====== Статья ======
Лиля Панн
И.К. Лавровский. Перенастройка. Россия против Америки
Скромное обаяние экономического национализма
И.К. Лавровский. Перенастройка. Россия против Америки. — СПб.: Питер; М.: Русь — Олимп, 2010.
“Сегодня все дают советы и рекомендации по экономическим вопросам, и даже, может быть, правильные”, — предваряет свой собственный совет передать каждому гражданину страны в частную собственность равную долю всего природного ресурса России житель Североуральска, выступивший в “Форуме” журнала “Знамя”, Вячеслав Стародубов1. Игоря Лавровского с его не менее судьбоносным проектом обустройства России “правильные” утопии не трогают. Больше всего его волнует, что России как уникальной цивилизации, нравится она кому-то или нет (сам он из тех, кому “нравится” способность принять прошлое), России как суверенной культуре — не уцелеть в роли сырьевого придатка Запада. Или в еще более унизительной роли “техноплебса”: “то, что выглядит как экономический рост последних полутора десятков лет, — это процесс роста сектора, обслуживающего иностранную технологию и иностранную продукцию. Это экономика дилеров, а не производителей”. Не надо обманывать себя возрастающим объемом внешней торговли, а надо развивать внутренний общероссийский рынок. Не покупать технологии, а самим их создавать, причем не инновационные (модные нано- или макро-), а “обычные”, все еще чудовищно отсталые в российском производстве. Под технологии, работающие на улучшение повседневной жизни, и развивать инфраструктуру регионов, а не начинать с инфраструктуры, как это большинству современных российских экономистов видится передовой стратегией в наши дни (а по Лавровскому, это “строить дороги в никуда”).
======
- Вопрос: Как, согласно статье, Лавровский называет стратегию начинать с развития инфраструктуры регионов?
====== Выдержка из данных ======
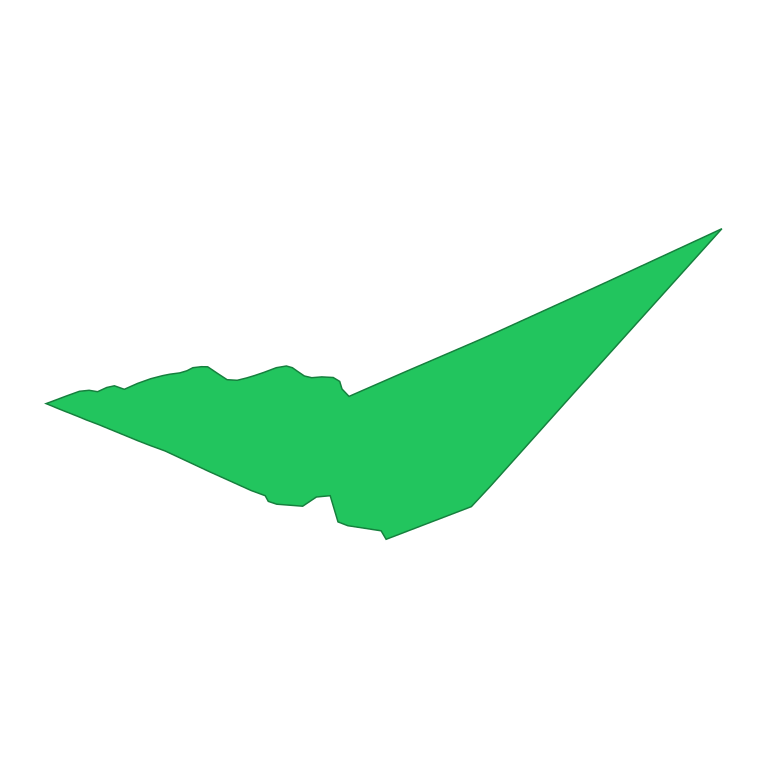 outline of Branquinha, Alagoas, Brazil
{"feature_id": "56859067B15219395707905", "entity_name": "Branquinha", "entity_type": "district", "adm_level": 2, "iso_a3": "BRA", "parent_name": "Brazil", "parent_adm1": "Alagoas", "projection": "orthographic", "projection_center": [-36.101, -9.21], "detail": "fine", "context": "isolated", "style": "filled", "palette": "green", "viewbox_px": 768, "rotation_deg": 0, "n_neighbors": 0, "source": "geoboundaries", "source_scale": "gbopen_adm2", "svg_char_len": 878}
<svg xmlns="http://www.w3.org/2000/svg" viewBox="0 0 768 768"><path d="M386.1,539.3L471.4,506.6L490.4,486.2L572.9,394.1L721.9,228.7L600.3,285.0L495.5,332.7L480.5,339.4L406.6,371.2L349.0,396.4L342.0,389.0L339.7,381.4L333.2,377.5L321.8,376.9L311.7,377.7L304.4,376.0L297.6,371.4L292.4,367.7L286.4,366.0L276.3,367.7L263.6,372.5L254.4,375.6L246.8,377.9L237.2,380.3L227.1,379.7L218.1,373.8L207.7,366.8L201.5,366.7L192.9,367.7L186.8,370.8L179.8,372.9L169.9,374.2L162.8,375.6L150.8,378.7L137.6,383.4L124.3,389.3L114.4,385.8L106.7,387.5L97.6,391.7L89.1,390.3L79.4,391.3L66.9,395.8L46.1,403.6L59.9,409.3L65.9,411.7L78.1,416.5L86.5,420.0L97.9,424.3L138.0,440.8L150.4,445.6L164.9,450.9L209.0,471.5L251.1,490.5L265.2,495.7L268.3,501.4L276.7,504.2L302.7,506.2L316.4,497.0L330.2,495.7L338.0,521.9L347.8,525.7L381.1,530.8L386.1,539.3Z" fill="#22c55e" stroke="#15803d" stroke-width="1.5"/></svg>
======
- Ответ: Он называет её «строить дороги в никуда».